The Black-Litterman Model (Black et al., 1990) attempts to solve the problems encountered by the Markowitz Portfolio Model (Markowitz, 1952) through the construction of investor view distribution. However, the construction of an investor's point of view distribution requires future returns on investment assets. In this study, we use deep learning methods to predict our asset prices. In addition to the asset’s stock price and trading volume, we also assume that sentiment from news is one of the important factors that affect the stock trend.

First, we use BERT (Devlin et al., 2018) to measure news sentiment. It is defined as a binary classification problem, and sentiment analysis training is conducted through the BERT model to judge whether the stock news bring good news or bad news. Then, use three different deep learning models, namely vanilla RNN (Rumelhart et al., 1985), LSTM (Hochreiter et al., 1997) and GRU (Cho et al., 2014) to predict the stock price and observe whether the predictive ability of the different models will affect the performance of the Black-Litterman model. In order to have enough news materials to train the BERT model, we use the seven stocks in the S&P500 as investment assets.
The goal is to build a portfolio with good performance.
Therefore, we will use four financial metrics to measure the performance of the Black-Litterman model constructed based on these three different deep learning models. At the same time, there are three benchmark models with the other portfolio methods.

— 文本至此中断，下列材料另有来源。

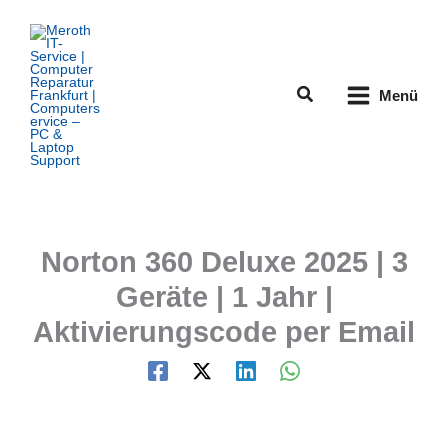
Zum
Inhalt
springen
Suchen
Menü
Norton 360 Deluxe 2025 | 3
Geräte | 1 Jahr |
Aktivierungscode per Email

From the empirical analysis of our study, we can get the following results:

1. Among the three deep learning models, we use mean square error to compare the model prediction results. The GRU model outperforms the other two models in the performance of seven investment stock assets, and can more effectively capture the future trend and price of the stock. The LSTM model performs better than the RNN model.

2. In the comparison of the portfolio models, the Black-Litterman model constructed by using BERT to measure news sentiment and using the GRU model to predict stock prices has the highest annualized return rate of 46.6%. At the same time, it has the highest 13.0% Sharpe Ratio and 17.9% Sortino Ratio, which means that it is still better than other constructed portfolios under a certain degree of risk.

Akita, R., Yoshihara, A., Matsubara, T., Uehara, K. (2016). Deep learning for stock prediction using numerical and textual information. International Conference on Computer and Information Science IEEE, (June), 1-6.

Ariyo, A. A., Adewumi, A. O., Ayo, C. K. (2014). Stock price prediction using the ARIMA model. International Conference on Computer Modelling and Simulation IEEE, (March), 106-112.

Avramov, D., & Zhou, G. (2010). Bayesian portfolio analysis. Annual Review Financial Economics, 2(1), 25-47.

Bahdanau, D., Cho, K., & Bengio, Y. (2014). Neural machine translation by jointly learning to align and translate. arXiv preprint arXiv:1409.0473.

Bengio, Y., Ducharme, R., Vincent, P., Jauvin, C. (2003). A neural probabilistic language model. Journal of machine learning research, 3(Feb), 1137-1155.

Best, M. J., & Grauer, R. R. (1991). On the sensitivity of mean-variance-efficient portfolios to changes in asset means: some analytical and computational results. The review of financial studies, 4(2), 315-342.

Birbeck, E., & Cliff, D. (2018). Using Stock Prices as Ground Truth in Sentiment Analysis to Generate Profitable Trading Signals. IEEE Symposium Series on Computational Intelligence, (November), 1868-1875.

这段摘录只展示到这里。